___ Passage shown ___
I could name two Chileans before I came here, General Pinochet and Salvador Allende. I had little idea what they had actually managed to do, but Franco, the guide on our walking tour around Santiago this morning filled me in. Between the two of them, they cost Chile about 20 years of progress.
Coming to power in 1970, Salvador Allende managed the impressive feat of taking a stable capitalist democracy and utterly destroying it before he died. His introduction of radical socialism overnight (literally, overnight) caused so much chaos that the economy crumbled. A large part of that was undoubtedly due to the severing of ties by the US after Allende infuriated Nixon by cosying up to Nixon’s nemesis Fidel Castro.
The very real tragedies aside, you have to accept that there is a particular skill in destroying an entire country, deserving almost of a perverse kind of admiration. It takes pronounced, prolonged effort, wilful ignorance and a catastrophic series of bad calls to get an entire population to the point where they have to queue in line for hours for bread. And yet, Allende managed this in just 3 short years. His is a shining example of an epic, tragic, glorious brand of mismanagement, the David Brent, the Michael Scott of presidents. For any Republicans out there, this is what happens when you introduce radical socialism to a country. The tepid right-of-centre tinkering by Obama doesn’t even come close.
The best thing you could say of Allende is that at least he was elected, and his brand of radicalism didn’t extend to killing. The second best thing you could say about him was that he wasn’t General Pinochet.
General Pinochet led the coup that overthrew and killed Allende in 1973. Pinochet fixed the economy by bringing in leading economists from Chicago, but at the extreme cost of intellectualism, art and culture. Apparently he didn’t assign much value to them. In a pattern familiar to tin-pot dictators all over the world, he disappeared anyone who disagreed with his policies, and set about culling the artists, musicians, playwrights, poets, writers, journalists and philosophers. No dissent was tolerated. He was later found to have bugged huge portions of Santiago to record people’s private conversations in their homes. And, yes, he was still in power in 1984. During his tenure, he was propped up by Margaret Thatcher who in return got access to airspace during the Falklands conflict. Being stridently anti-communist, he naturally got support from the US too.
Remarkably, Allende has become something of a sympathetic figure and is known, apparently without irony, as the People’s President. Then again, I’d look like a reasonable leader if the next guy was responsible for the deaths of thousands and the torture of 30,000 more. I don’t have a niece who’s a famous author I suppose (though I do have a cousin who’s a footballer). Still controversial, Allende’s statue outside the parliament building is regularly hugged by those who consider him a victim, and spat upon by those who curse his mismanagement of the country. At least he gets a statue. There are no statues to Pinochet.
Aside from the history lesson, we saw a large part of the city in a walk that lasted about 4 hours, taking in the commercial, entertainment and student districts each of which have a distinct character. The influence of waves of migrants are evidenced by French architecture, German food and beer and Italian tailoring. It’s not all alpaca woollen beanies and ponchos, though they certainly are around, and who could blame them? The maximum today was 6°c. Pro-tip: When arriving into Chile at night, make sure you’re wearing more than just a T-shirt; its English moniker is certainly apt. Today was the first time I’ve seen my breath in quite a while.
___ Recorded information ___
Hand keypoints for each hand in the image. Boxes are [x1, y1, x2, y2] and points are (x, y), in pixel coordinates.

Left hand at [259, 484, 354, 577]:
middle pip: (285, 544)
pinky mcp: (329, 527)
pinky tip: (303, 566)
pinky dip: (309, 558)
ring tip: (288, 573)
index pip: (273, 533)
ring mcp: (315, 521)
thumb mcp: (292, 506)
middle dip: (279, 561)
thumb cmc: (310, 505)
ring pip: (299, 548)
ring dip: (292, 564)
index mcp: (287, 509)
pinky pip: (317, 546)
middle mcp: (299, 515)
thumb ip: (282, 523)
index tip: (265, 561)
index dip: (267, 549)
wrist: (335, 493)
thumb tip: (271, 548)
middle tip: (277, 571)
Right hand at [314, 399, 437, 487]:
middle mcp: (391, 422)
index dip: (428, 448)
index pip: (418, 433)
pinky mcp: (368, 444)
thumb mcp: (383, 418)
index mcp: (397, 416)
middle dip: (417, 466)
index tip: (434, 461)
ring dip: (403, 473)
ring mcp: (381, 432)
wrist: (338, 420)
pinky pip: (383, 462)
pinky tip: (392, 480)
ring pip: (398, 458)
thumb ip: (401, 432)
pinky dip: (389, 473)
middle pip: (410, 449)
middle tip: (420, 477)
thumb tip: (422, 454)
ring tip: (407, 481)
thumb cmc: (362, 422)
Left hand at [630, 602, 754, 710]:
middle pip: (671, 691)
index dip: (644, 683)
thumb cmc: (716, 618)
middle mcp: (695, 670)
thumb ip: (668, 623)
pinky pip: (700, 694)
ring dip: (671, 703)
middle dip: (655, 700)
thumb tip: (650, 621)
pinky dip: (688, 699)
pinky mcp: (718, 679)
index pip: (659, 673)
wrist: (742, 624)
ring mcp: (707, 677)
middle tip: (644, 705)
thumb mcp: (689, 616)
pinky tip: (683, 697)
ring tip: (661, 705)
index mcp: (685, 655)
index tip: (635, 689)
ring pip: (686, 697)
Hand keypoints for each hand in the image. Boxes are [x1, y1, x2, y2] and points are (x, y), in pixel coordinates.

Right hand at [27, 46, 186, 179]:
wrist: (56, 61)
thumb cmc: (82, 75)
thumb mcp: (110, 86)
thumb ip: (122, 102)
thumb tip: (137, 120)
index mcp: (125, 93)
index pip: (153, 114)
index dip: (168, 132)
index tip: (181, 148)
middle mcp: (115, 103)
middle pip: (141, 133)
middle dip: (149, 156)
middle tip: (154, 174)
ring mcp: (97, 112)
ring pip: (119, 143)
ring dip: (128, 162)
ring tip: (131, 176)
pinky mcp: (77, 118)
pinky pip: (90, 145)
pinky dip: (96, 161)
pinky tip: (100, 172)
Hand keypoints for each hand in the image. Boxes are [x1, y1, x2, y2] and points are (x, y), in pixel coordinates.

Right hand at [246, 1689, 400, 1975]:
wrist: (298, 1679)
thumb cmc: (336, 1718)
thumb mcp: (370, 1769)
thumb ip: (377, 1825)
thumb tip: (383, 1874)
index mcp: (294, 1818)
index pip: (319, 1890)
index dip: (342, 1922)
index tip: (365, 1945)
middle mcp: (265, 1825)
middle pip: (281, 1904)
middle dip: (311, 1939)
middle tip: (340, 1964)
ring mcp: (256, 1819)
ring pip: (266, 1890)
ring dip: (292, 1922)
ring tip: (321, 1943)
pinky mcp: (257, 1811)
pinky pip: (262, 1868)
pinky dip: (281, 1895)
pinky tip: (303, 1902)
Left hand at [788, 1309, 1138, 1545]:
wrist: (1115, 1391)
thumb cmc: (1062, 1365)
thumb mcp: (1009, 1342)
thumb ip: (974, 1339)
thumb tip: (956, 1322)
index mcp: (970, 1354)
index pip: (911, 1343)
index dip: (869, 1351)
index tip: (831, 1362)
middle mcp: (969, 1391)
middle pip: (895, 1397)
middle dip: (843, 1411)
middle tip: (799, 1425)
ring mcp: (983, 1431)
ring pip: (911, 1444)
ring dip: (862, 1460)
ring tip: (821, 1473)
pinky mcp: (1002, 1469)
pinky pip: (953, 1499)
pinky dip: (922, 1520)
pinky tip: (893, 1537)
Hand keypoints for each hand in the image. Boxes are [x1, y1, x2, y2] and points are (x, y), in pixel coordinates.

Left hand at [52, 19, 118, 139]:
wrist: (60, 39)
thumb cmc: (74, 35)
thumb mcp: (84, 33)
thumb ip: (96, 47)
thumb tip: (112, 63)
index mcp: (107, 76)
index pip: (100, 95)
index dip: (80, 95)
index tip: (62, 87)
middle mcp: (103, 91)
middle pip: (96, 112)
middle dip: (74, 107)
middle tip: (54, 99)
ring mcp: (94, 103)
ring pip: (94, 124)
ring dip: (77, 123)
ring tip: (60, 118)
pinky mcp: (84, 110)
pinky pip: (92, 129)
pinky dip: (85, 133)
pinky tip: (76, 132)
___
● Activity:
In the Chile travel post, what did Margaret Thatcher receive in return for propping up Pinochet? Rely solely on the Chile travel post, not on the material.

● Response area:
Access to airspace during the Falklands conflict.